# Lake Oconee is closing



## Twenty five ought six (Nov 18, 2009)

Don't get over here in archery much, but I don't see a notice.

Lake Oconee is closing, 12/20/09

They are closing out any inventory.


----------



## 3dHam (Nov 19, 2009)

*u mean closing   for  good?*

or do you mean closing out on bows. Or closing for xmas


----------



## dgmeadows (Nov 19, 2009)

*Shutting down...*

I received an e-mail notice last week that they are going out of business.... Here's the text of the message:

_Nov. 11, 2009 

It is regrettable that I am shutting down The Lake Oconee Shooting Club Inc.  The process of closing the business will last till Dec. 20, 2009.  After numerous attempts to keep the business open through selling the business to outside parties, I have come to the realization that I must close the business.   The economy both nationally and locally do not hold out much encouragement of a speedy recovery.

We will be open till Dec 20, 2009.  In the interim we have three scheduled events that will still be held at our facility and need your participation and they are below:

1.      Nov 14  Annual Elks Club Turkey Shoot

2.      Nov 17  Lake Oconee Ducks Unlimited Annual Banquet

3.      Dec 12 Annual Elks Club Turkey Shoot

In addition we will hold our Thursday Night Member Shoot/Social this Thursday Nov. 12th.

In the time remaining time we will continue to honor all current discount rates for all shooting.  All inventory and equipment must be sold and advertising will begin immediately.  First come first serve for great deals while inventory lasts.  Inventory of rental guns will go on sale immediately.

Brandi and I will be available for any questions.  We appreciate your support and friendship throughout our last several years. _​

What a bummer - they had one of the nicest facilities, both shotgun and archery, in the State.  The ASA State Championship was supposed to be there in 2010, too, so I guess that is now up in the air as well.

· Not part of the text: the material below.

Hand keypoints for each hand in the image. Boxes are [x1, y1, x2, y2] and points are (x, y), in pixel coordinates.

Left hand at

When the economy goes south, everyone cuts their spending on "rec" activities first I guess.


----------



## Steve Thompson (Nov 19, 2009)

It's terrible. They spent millions on that place.

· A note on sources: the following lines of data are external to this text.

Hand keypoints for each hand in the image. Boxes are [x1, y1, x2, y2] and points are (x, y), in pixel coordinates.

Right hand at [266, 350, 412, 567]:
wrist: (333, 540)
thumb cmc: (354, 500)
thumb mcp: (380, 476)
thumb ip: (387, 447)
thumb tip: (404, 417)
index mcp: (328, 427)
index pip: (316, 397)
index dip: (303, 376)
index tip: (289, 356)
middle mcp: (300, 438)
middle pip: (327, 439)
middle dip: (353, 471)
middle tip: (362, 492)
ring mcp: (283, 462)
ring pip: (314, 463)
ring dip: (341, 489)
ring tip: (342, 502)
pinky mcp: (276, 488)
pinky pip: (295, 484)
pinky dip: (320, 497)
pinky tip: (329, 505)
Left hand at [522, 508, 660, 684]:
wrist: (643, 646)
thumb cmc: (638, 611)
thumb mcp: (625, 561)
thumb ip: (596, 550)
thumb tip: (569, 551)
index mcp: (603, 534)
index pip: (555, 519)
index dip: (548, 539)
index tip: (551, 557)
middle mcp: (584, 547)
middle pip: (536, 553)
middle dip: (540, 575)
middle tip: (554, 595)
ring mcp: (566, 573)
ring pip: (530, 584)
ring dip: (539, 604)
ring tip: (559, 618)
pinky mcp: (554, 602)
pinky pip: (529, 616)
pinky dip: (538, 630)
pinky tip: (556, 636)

If your looking for a place to shoot skeet & trap call Lake Oconee outfitters 706 923 0999 - They were booking a lot of groups with Oconee gun club, and have an alternative nearby, nice place.


----------



## j.irvin (Nov 19, 2009)

Wow, hate to hear that.  I've never been but I've heard it was an awesome place.


----------



## Donn (Nov 19, 2009)

Skeet, trap, Sporting Clays, and Five Stand are available @ Ocmulgee River Gun Club. It is 3-4 miles off I-75/475 at the Hartley Bridge Rd. exit.

We would be willing to talk to anyone willing to start an archery venue. 

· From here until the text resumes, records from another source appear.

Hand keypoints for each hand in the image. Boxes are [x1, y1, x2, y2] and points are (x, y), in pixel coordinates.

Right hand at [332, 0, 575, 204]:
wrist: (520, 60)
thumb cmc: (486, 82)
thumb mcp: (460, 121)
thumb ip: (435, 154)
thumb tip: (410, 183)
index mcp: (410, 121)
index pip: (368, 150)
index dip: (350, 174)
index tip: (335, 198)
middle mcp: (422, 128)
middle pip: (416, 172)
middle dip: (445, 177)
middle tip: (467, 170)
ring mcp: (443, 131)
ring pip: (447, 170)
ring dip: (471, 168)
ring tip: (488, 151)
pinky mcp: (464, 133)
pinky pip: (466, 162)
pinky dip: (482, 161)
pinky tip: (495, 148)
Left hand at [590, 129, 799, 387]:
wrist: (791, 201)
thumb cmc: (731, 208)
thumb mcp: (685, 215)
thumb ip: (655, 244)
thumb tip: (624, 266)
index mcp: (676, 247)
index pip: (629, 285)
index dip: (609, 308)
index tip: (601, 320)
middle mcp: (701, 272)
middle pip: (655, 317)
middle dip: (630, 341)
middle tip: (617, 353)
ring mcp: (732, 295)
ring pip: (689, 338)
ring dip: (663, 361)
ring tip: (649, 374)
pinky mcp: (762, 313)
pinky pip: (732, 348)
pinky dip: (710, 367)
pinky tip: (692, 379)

Here is the link.  http://ocmulgeerivergunclub.us/


----------



## stumpjumper3d (Nov 19, 2009)

*archery range*

Do youhave any woods that are away from the gun ranges ? If you do what would be the estimate of how many acres.


----------



## BlackArcher (Nov 19, 2009)

*Wow Sad Day in archery*

I won my first archery tournament there....  Beautiful place I will always remember..


----------



## Offroad (Nov 19, 2009)

*Skeet*

You can also shoot skeet near Union Point @ Durhamtown.


----------



## oldgeez (Nov 19, 2009)

wow, sorry to hear that..oakwood outdoors was great, too, but alas the economy.  i was wondering if maybe you might post on the classified, if it's legal, some of the GOOD STUFF.  it's a long way for some of us guys, and we don't hardly have gas money, lol.


----------



## bonecollector123 (Dec 27, 2009)

*This Stinks*

I have only been to one shoot and it was here when the bonecollectors were there I met some great people Big John, Larry Rooks and Karen just to name a few aand the place was awsome.My wife and I came home and thought what a gold mine we were gonna try to open a smaller version down here and I still would love to do it anyway I hope everyone that worked there is doing ok and if yall need me for anything just let me know


----------



## rank bull (Dec 27, 2009)

i shot there two or three years ago at the asa state championship it was a great course with some great folks sorry it has to go


----------